Keynote Speakers

Briana Scurry

Briana Scurry

INTRODUCTION

A member of the National Soccer Hall of Fame, she is known as one of soccer’s most talented and influential goalkeepers. She made 173 international appearances for the United States that led to a World Cup and two Olympic gold medals. She was a founding member of the first professional women’s soccer league – she overcame a traumatic brain injury and is now one of the nation’s foremost advocates for increased awareness for traumatic brain injuries – AND she is a permanent feature in the Smithsonian National Museum of African American History and Culture. Her story is chronicled in her memoir, My Greatest Save, and her feature-length CBS Documentary, The Only.

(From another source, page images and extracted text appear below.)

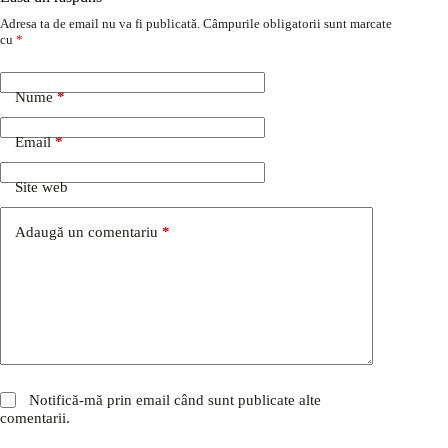
Adresa ta de email nu va fi publicată.
Câmpurile obligatorii sunt marcate
cu
*
Nume
*
Email
*
Site web
Adaugă un comentariu
*
Notifică-mă prin email când sunt publicate alte
comentarii.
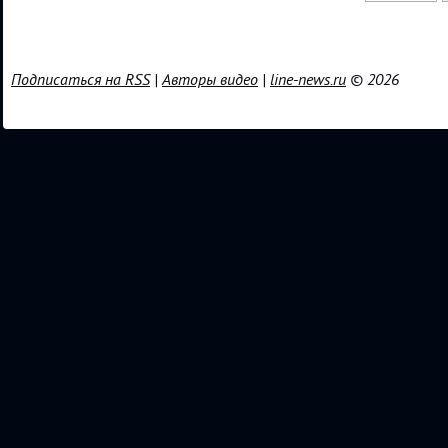
Подписаться на RSS
|
Авторы видео
|
line-news.ru
© 2026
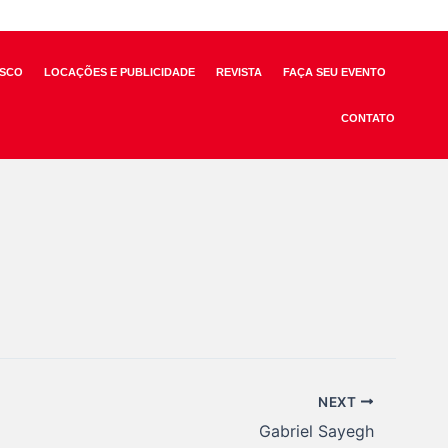
SCO
LOCAÇÕES E PUBLICIDADE
REVISTA
FAÇA SEU EVENTO
CONTATO
NEXT
Gabriel Sayegh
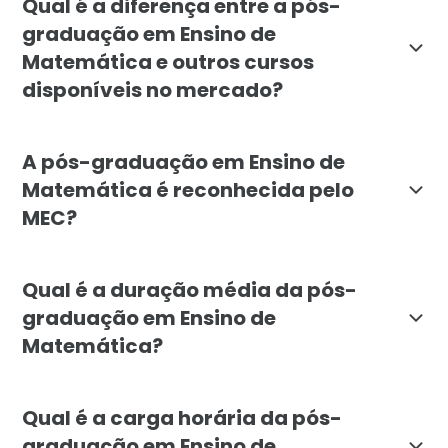
Qual é a diferença entre a pós-
graduação em Ensino de
Matemática e outros cursos
disponíveis no mercado?
A pós-graduação em Ensino de Matemática da Faculdade
A pós-graduação em Ensino de
Matemática é reconhecida pelo
MEC?
Sim, a pós-graduação em Ensino de Matemática da Fac
Qual é a duração média da pós-
graduação em Ensino de
Matemática?
A pós-graduação em Ensino de Matemática tem uma du
Qual é a carga horária da pós-
graduação em Ensino de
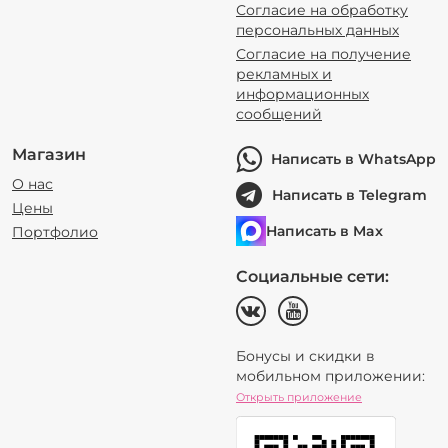
Согласие на обработку
персональных данных
Согласие на получение
рекламных и
информационных
сообщений
Магазин
Написать в WhatsApp
О нас
Написать в Telegram
Цены
Написать в Max
Портфолио
Социальные сети:
Бонусы и скидки в
мобильном приложении:
Открыть приложение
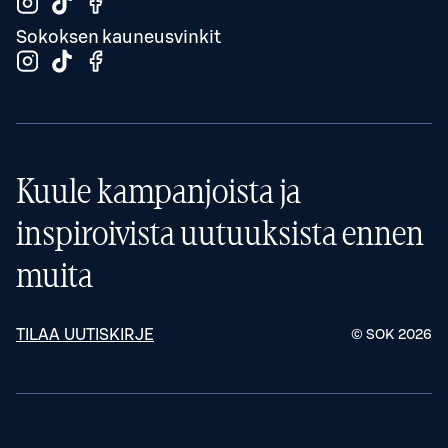
Sokoksen kauneusvinkit
Kuule kampanjoista ja
inspiroivista uutuuksista ennen
muita
TILAA UUTISKIRJE
© SOK
2026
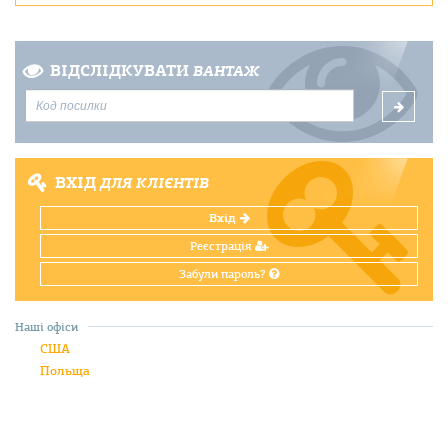
ВІДСЛІДКУВАТИ
ВАНТАЖ
ВХІД
ДЛЯ КЛІЄНТІВ
Вхід
Реєстрація
Забули пароль?
Наші офіси
США
Польща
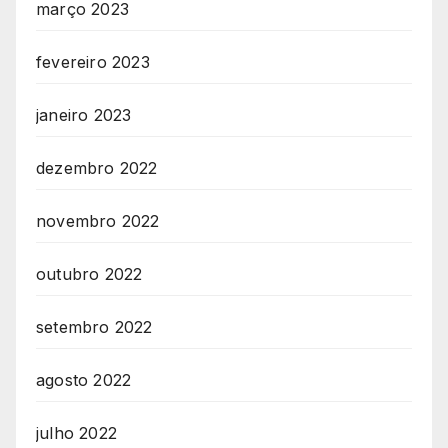
março 2023
fevereiro 2023
janeiro 2023
dezembro 2022
novembro 2022
outubro 2022
setembro 2022
agosto 2022
julho 2022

Please welcome Briana Scurry!

BIOGRAPHY

 Briana Scurry is widely recognized as one of the world’s most talented and influential goalkeepers. Scurry’s 173 international appearances as one of the first African American and openly gay professional athletes championed equality and diversified the sport. In 2017, Scurry was inducted into the National Soccer Hall of Fame. Named starting goalkeeper for the United States Women’s National Team in 1994, Scurry led the team on an illustrious run that included two Olympic gold medals. In the 1999 FIFA World Cup Championship – which represented one of the most seminal events in American athletic history – Briana made the iconic penalty kick save that carried the United States to victory. Scurry pioneered the first paid professional women’s soccer league as a founding player in 2001. A debilitating concussion led to her retirement in 2010. Since then, Scurry has repurposed her visibility to become one of the nation’s foremost advocates for increased awareness for traumatic brain injuries.

Through her impact on the landscape of women’s soccer and American sports culture, Briana was selected to the United States Women’s National Team’s All-Time Best XI and was selected as the permanent Title IX Exhibit in the Smithsonian National Museum of African American History and Culture.

In 2022, Scurry released her best-selling memoir, My Greatest Save, and was also the subject of The Only, a CBS feature-length documentary chronicling her life. In 2023, Scurry served as the commencement speaker and was awarded an Honorary Doctor of Public Service degree from her alma mater, The University of Massachusetts Amherst.

 

Laurent Dubois

laurent

INTRODUCTION

Laurent Dubois is one of the world’s leading historians of the Atlantic world and one of the most influential scholars of Haiti, democracy, and global sports culture. He is the John L. Nau III Bicentennial Professor in the History and Principles of Democracy at the University of Virginia, where he also serves as co-director for academic affairs of the Democracy Initiative. His work has shaped public understanding of the Caribbean, France, North America, and the role of culture in political life. Dubois is also an award-winning author whose books on history, music, and soccer have reached wide audiences. Please welcome Laurent Dubois.

BIOGRAPHY

Laurent Dubois is the John L. Nau III Bicentennial Professor in the History and Principles of Democracy at the University of Virginia. A specialist in the history and culture of the Atlantic world, he studies Haiti, the Caribbean, North America, and France. Dubois joined UVA in 2021 and also serves as co-director for academic affairs of the Democracy Initiative. In this role, he leads the Initiative’s research and pedagogical missions and directs the John L. Nau III History and Principles of Democracy Lab, the permanent core lab that anchors the Initiative’s work.

Before arriving at UVA, Dubois spent a decade at Duke University, where he founded the Forum for Scholars and Publics and taught in the departments of romance studies and history. He previously served as co-director of Duke’s Franklin Humanities Center Haiti Laboratory, helping to shape groundbreaking interdisciplinary work on Haitian history and culture.

Dubois is the author of seven books. His early work, A Colony of Citizens: Revolution and Slave Emancipation in the French Caribbean, 1787–1804, won the Frederick Douglass Prize and three additional book awards. His 2012 book, Haiti: The Aftershocks of History, was named a New York Times Notable Book of the Year. His research on global soccer includes Soccer Empire: The World Cup and the Future of France (University of California Press, 2010) and The Language of the Game: How to Understand Soccer (2018), which have established him as a leading public scholar of the sport. His cultural history of music, The Banjo: America’s African Instrument, was supported by a Guggenheim Fellowship, a National Humanities Center Fellowship, and a Mellon New Directions Fellowship.

His most recent book, co-authored with Richard Turits, is Freedom Roots: Histories from the Caribbean (University of North Carolina Press, 2019). Dubois’s essays on history, politics, music, and sports have appeared in The Atlantic, The Nation, The New Republic, The New Yorker, The New York Times, Slate, and Sports Illustrated.

Dubois holds a Ph.D. in anthropology and history from the University of Michigan and a B.A. in anthropology and English from Princeton University.